We heard Maisonette, located at 114 E. 6th Street in Downtown Cincinnati, was hurting for business. This was surprising. Maisonette was North America’s most highly rated restaurant. In fact, it had the longest running streak of five-star awards–awards presented by the Mobil Travel Guide. We’re talking forty-one years of five stars. Their French cuisine was considered excellent.
The deal was my friend would pay for her meal and I would pay for mine. I remember exactly what I ordered because of that journal I keep.
I decided to have an appetizer and it would be snails in garlic parsley butter. They weren’t bad but I haven’t had any since. Same goes for the French onion soup.
My main course was grilled filet mignon and it looked beautiful on my plate and it tasted great. Was it better than any other filet mignon I’ve ever had at any other restaurant? No, not really, but I still enjoyed it.
What I didn’t enjoy was the atmosphere. It was stuffy and attentive–too attentive. I felt like I was being watched and I was being watched. Our table, with just the two of us, had two waiters. Whenever I would take a drink of water, one of those waiters came over to refill the glass. He must have refilled it ten times.

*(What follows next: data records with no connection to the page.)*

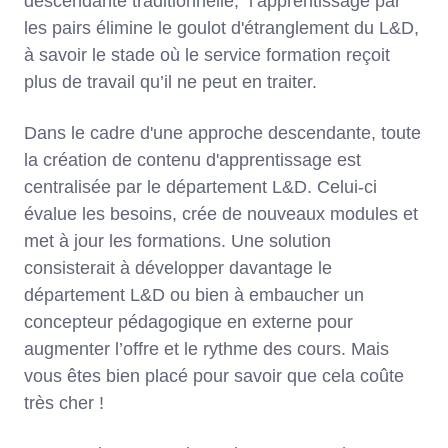
descendante traditionnelle, l’apprentissage par
les pairs élimine le goulot d'étranglement du L&D,
à savoir le stade où le service formation reçoit
plus de travail qu’il ne peut en traiter.
Dans le cadre d'une approche descendante, toute
la création de contenu d'apprentissage est
centralisée par le département L&D. Celui-ci
évalue les besoins, crée de nouveaux modules et
met à jour les formations. Une solution
consisterait à développer davantage le
département L&D ou bien à embaucher un
concepteur pédagogique en externe pour
augmenter l’offre et le rythme des cours. Mais
vous êtes bien placé pour savoir que cela coûte
très cher !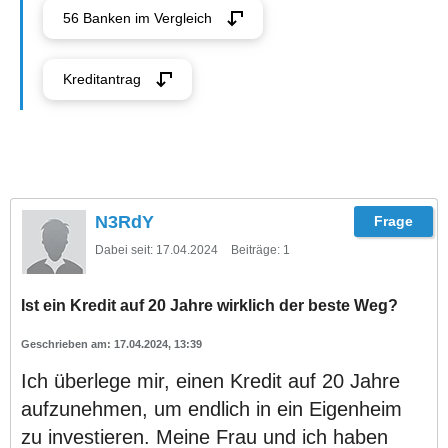
56 Banken im Vergleich
Kreditantrag
N3RdY
Dabei seit:
17.04.2024
Beiträge:
1
Ist ein Kredit auf 20 Jahre wirklich der beste Weg?
17.04.2024, 13:39
Ich überlege mir, einen Kredit auf 20 Jahre
aufzunehmen, um endlich in ein Eigenheim
zu investieren. Meine Frau und ich haben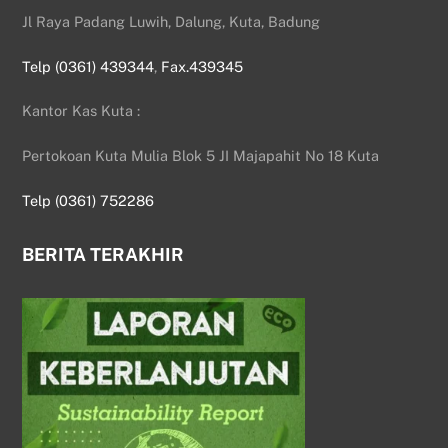
Jl Raya Padang Luwih, Dalung, Kuta, Badung
Telp (0361) 439344
,
Fax.439345
Kantor Kas Kuta :
Pertokoan Kuta Mulia Blok 5 JI Majapahit No 18 Kuta
Telp (0361) 752286
BERITA TERAKHIR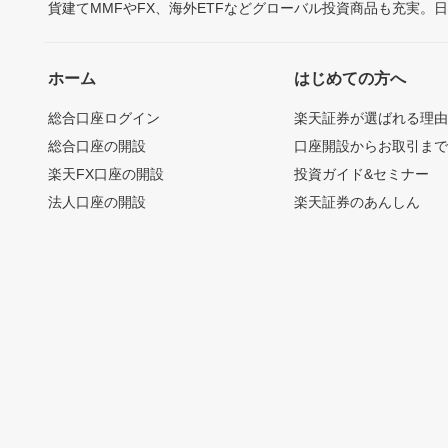
貨建てMMFやFX、海外ETFなどグローバル投資商品も充実。
ホーム
はじめての方へ
総合口座ログイン
楽天証券が選ばれる理
総合口座の開設
口座開設からお取引ま
楽天FX口座の開設
投資ガイド&セミナー
法人口座の開設
楽天証券のあんしん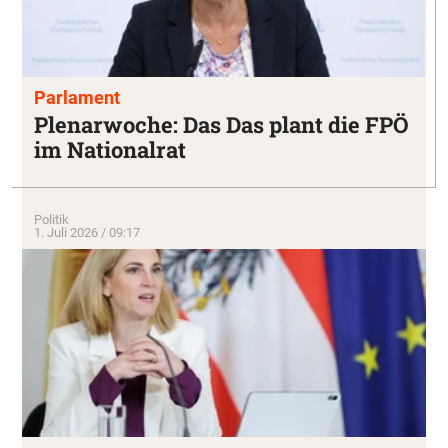
Parlament
Plenarwoche: Das Das plant die FPÖ
im Nationalrat
Politik
1. Juli 2026 / 09:17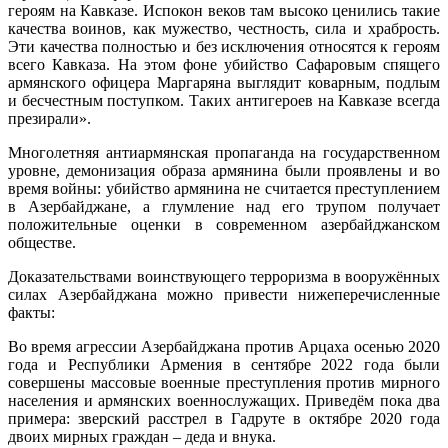
героям на Кавказе. Испокон веков там высоко ценились такие
качества воинов, как мужество, честность, сила и храбрость.
Эти качества полностью и без исключения относятся к героям
всего Кавказа. На этом фоне убийство Сафаровым спящего
армянского офицера Маргаряна выглядит коварным, подлым
и бесчестным поступком. Таких антигероев на Кавказе всегда
презирали».
Многолетняя антиармянская пропаганда на государственном
уровне, демонизация образа армянина были проявлены и во
время войны: убийство армянина не считается преступлением
в Азербайджане, а глумление над его трупом получает
положительные оценки в современном азербайджанском
обществе.
Доказательствами воинствующего терроризма в вооружённых
силах Азербайджана можно привести нижеперечисленные
факты:
Во время агрессии Азербайджана против Арцаха осенью 2020
года и Республики Армения в сентябре 2022 года были
совершены массовые военные преступления против мирного
населения и армянских военнослужащих. Приведём пока два
примера: зверский расстрел в Гадруте в октябре 2020 года
двоих мирных граждан – деда и внука.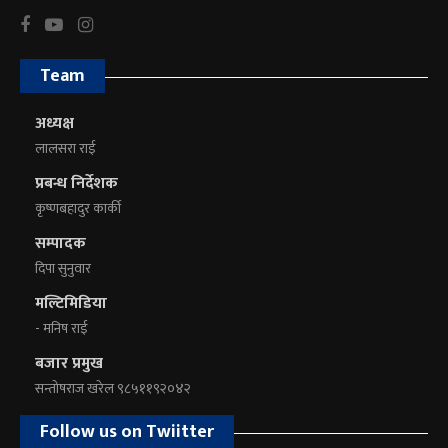
Team
अध्यक्ष
लालसरा राई
प्रबन्ध निर्देशक
कृष्णबहादुर कार्की
सम्पादक
दिपा सुनुवार
मल्टिमिडिया
- मनिष राई
बजार प्रमुख
सन्तोषराज खरेल ९८५११९२०४२
Follow us on Twiitter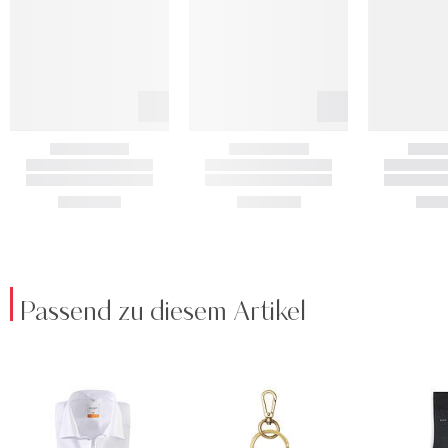
Passend zu diesem Artikel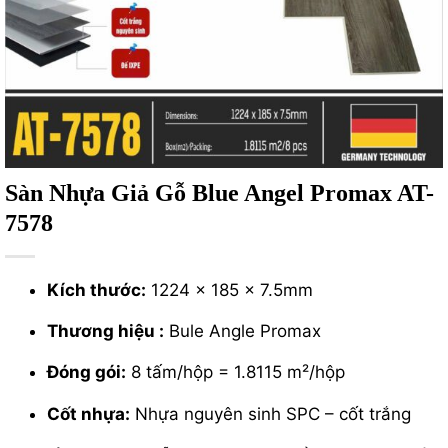
Sàn Nhựa Giả Gỗ Blue Angel Promax AT-
7578
Kích thước:
1224 x 185 x 7.5mm
Thương hiệu :
Bule Angle Promax
Đóng gói:
8 tấm/hộp = 1.8115 m²/hộp
Cốt nhựa:
Nhựa nguyên sinh SPC – cốt trắng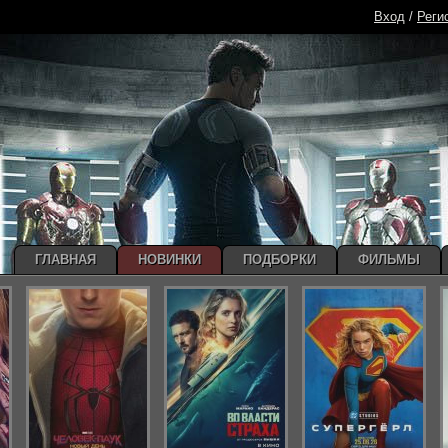
Вход
/
Реги
ГЛАВНАЯ
НОВИНКИ
ПОДБОРКИ
ФИЛЬМЫ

My friend and I also had two cocktails with our meal and after it, a cup of coffee. When my bill was presented to me, I was shocked. The drinks, the snails, the soup, the filet mignon and the coffee came to over $100, and I still needed to add the tip.
I’d never paid that much for a meal and haven’t since. Was it worth it? I can say I’ve had the experience of eating at a five-star restaurant, but I think I’d rather have my hundred bucks back.
Maisonette closed its doors on July 25, 2005. There are various opinions as to why it lost its luster. I’ve got one based on only dining there once.
People are more relaxed now and being stuffy is very 20th century. Also constantly being watched by the waiters was a turnoff and so was that excessive dining tab. In today’s expensive world, people have other things to do with their money.